Instruction 1:
Using the text on Emma Klingenberg, answer these:
(a) Which club does Klingenberg belong to?
(b) In which city did she become Junior World Champion in sprint in 2008?
(c) In which event did she win her two further junior gold medals?

Excerpt provided:

-- Opening Marker --

Emma Klingenberg (born 1992) is a Danish orienteering competitor, and junior World champion.

Early life
Klingenberg has done orienteering since she was seven years old. Before 2008 she participated in the European Youth Orienteering Championships. Her club is OK Pan Århus and she is from the southern part of Denmark.

Junior career
Emma Klingenberg became Junior World Champion in sprint in Gothenburg in 2008, before Silje Ekroll Jahren and Jenny Lönnkvist, with less than three seconds between winner and third place. She was the youngest person to ever win a junior world orienteering championship, at the age of 16.

The junior world championship, and Klingenberg's victory in the sprint event, has been covered or referred to in news magazines and sports magazines worldwide. Danish newspapers had more in-depth presentations of the winner.

Klingenberg went on to win two more gold medals as a junior, both in the Relay. She became a senior after the 2012 Junior World Championships.

-- Closing Marker --

Instruction 2: In all the chart records below, rename "series" to "datasets" and change nothing else. Leave the pictures out of your answer.

Data for the task:
-- Opening Marker --

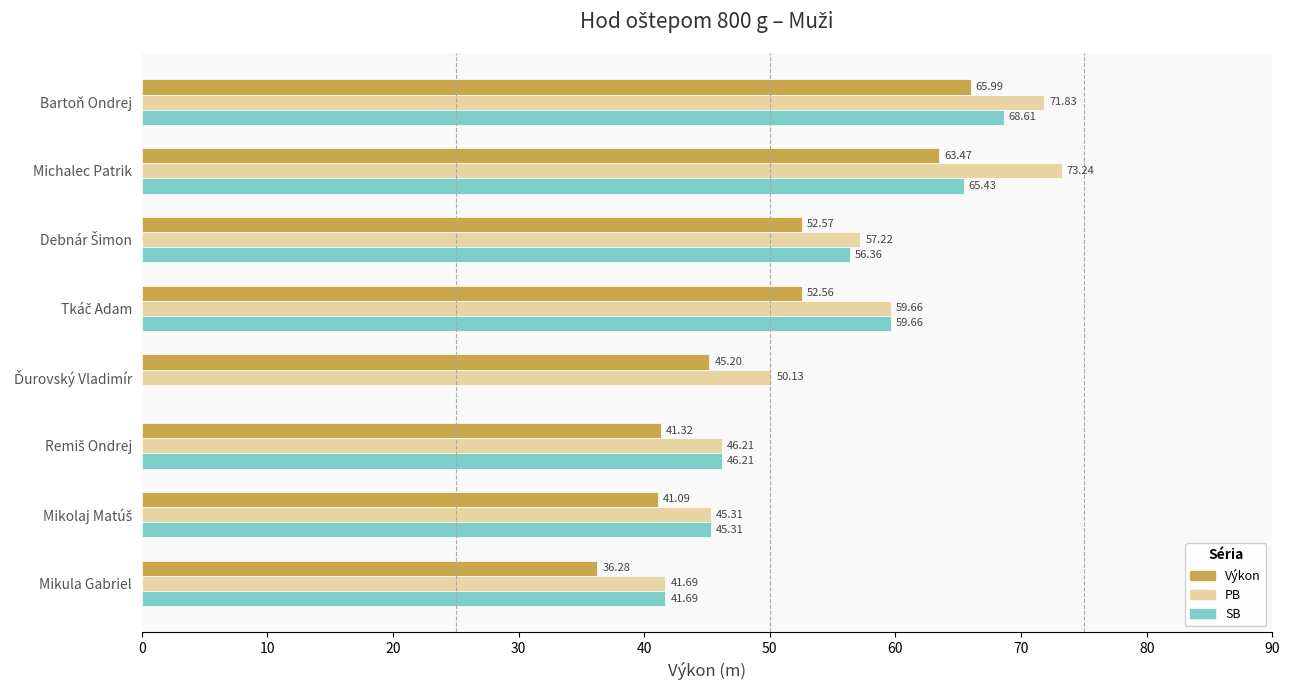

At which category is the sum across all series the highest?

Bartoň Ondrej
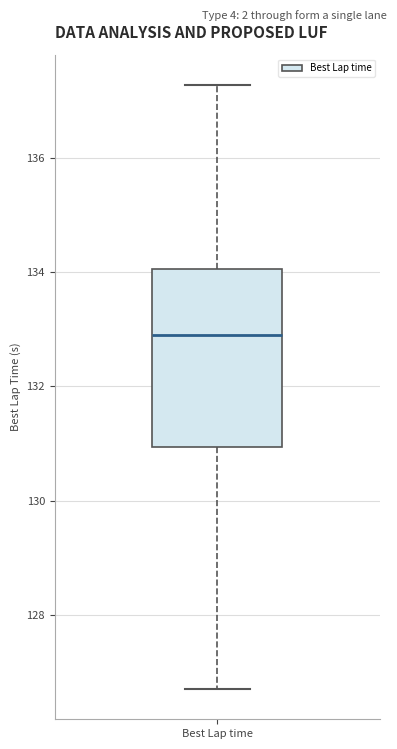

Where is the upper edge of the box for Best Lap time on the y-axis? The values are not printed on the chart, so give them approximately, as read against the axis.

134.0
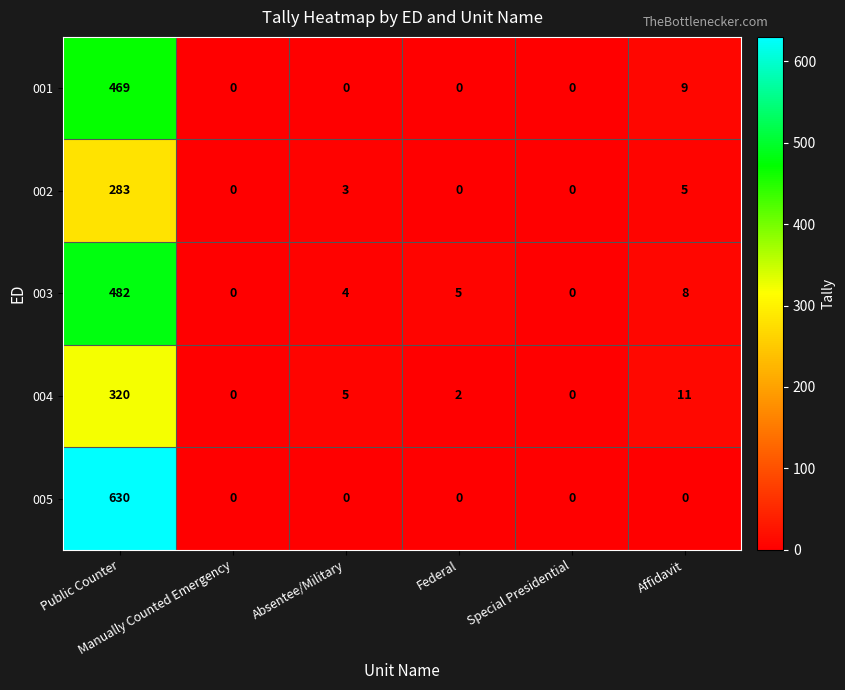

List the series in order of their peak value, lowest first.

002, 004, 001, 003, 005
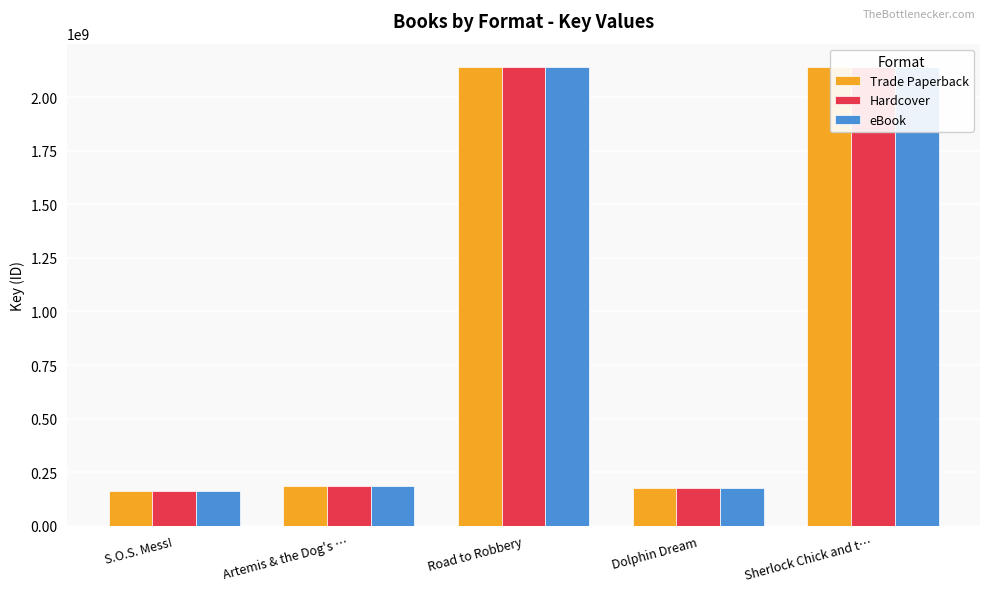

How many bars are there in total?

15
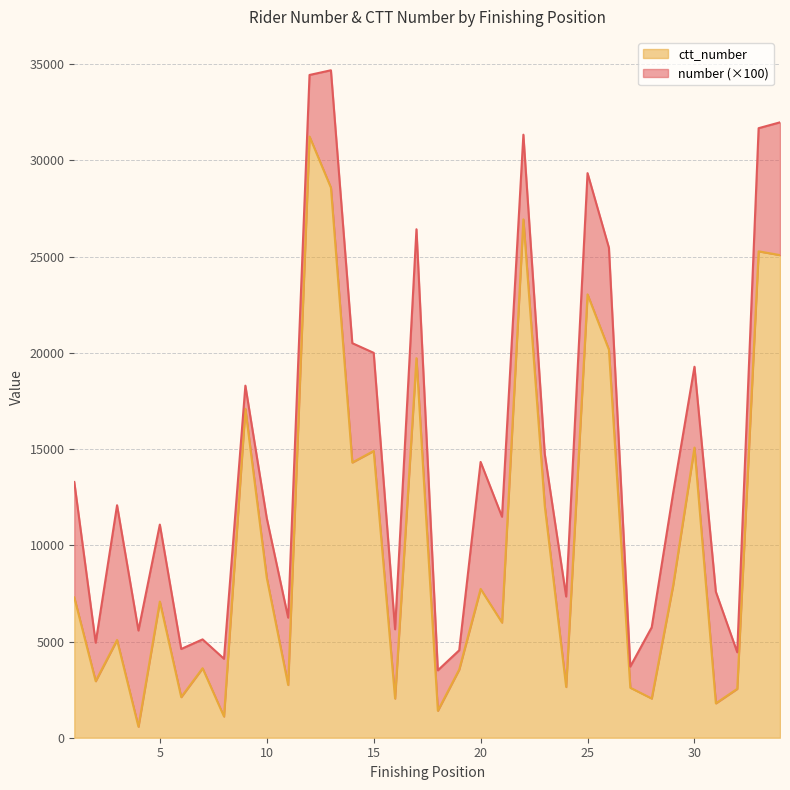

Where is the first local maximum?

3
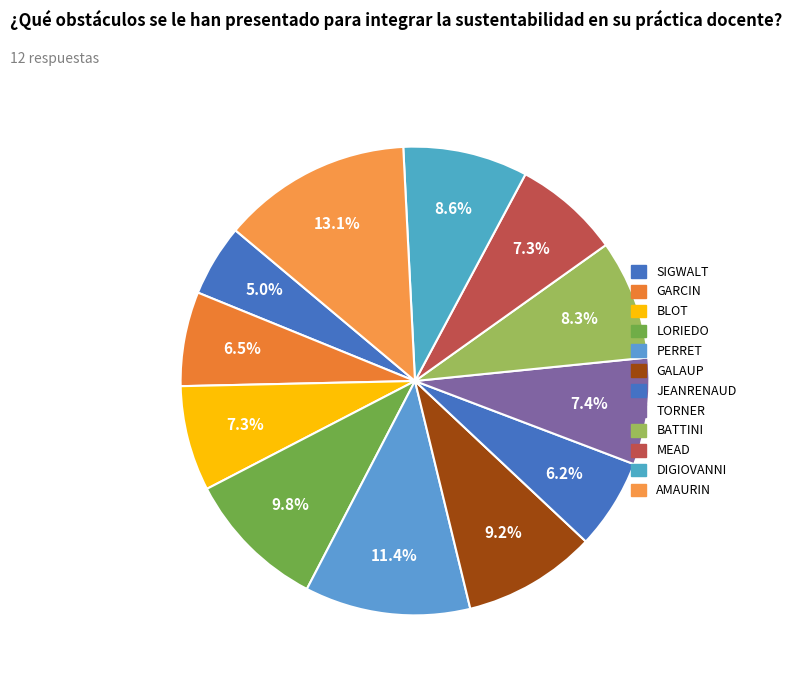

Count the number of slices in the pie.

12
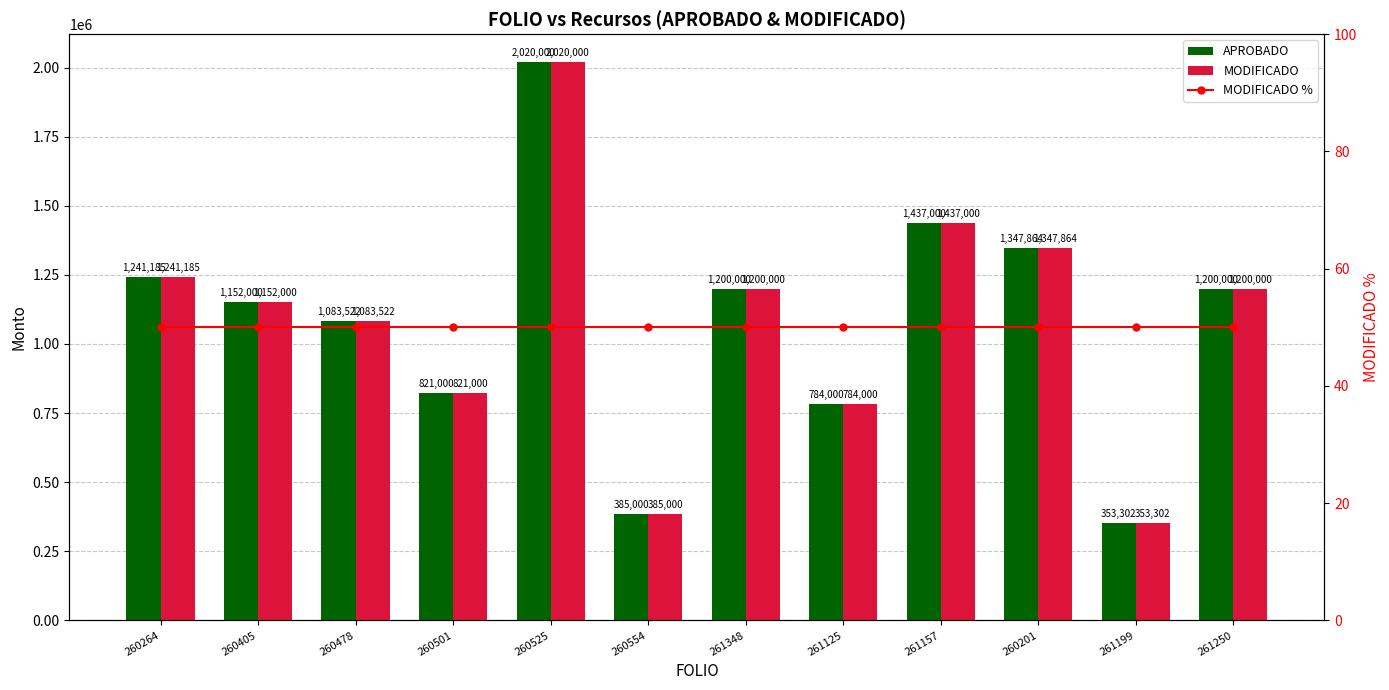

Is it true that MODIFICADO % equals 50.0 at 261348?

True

-- Closing Marker --

Answer section 1:
(a) OK Pan Århus
(b) Gothenburg
(c) The Relay

Answer section 2:
At which category is the sum across all datasets the highest?

Bartoň Ondrej

Where is the upper edge of the box for Best Lap time on the y-axis? The values are not printed on the chart, so give them approximately, as read against the axis.

134.0

List the datasets in order of their peak value, lowest first.

002, 004, 001, 003, 005

How many bars are there in total?

15

Where is the first local maximum?

3

Count the number of slices in the pie.

12

Is it true that MODIFICADO % equals 50.0 at 261348?

True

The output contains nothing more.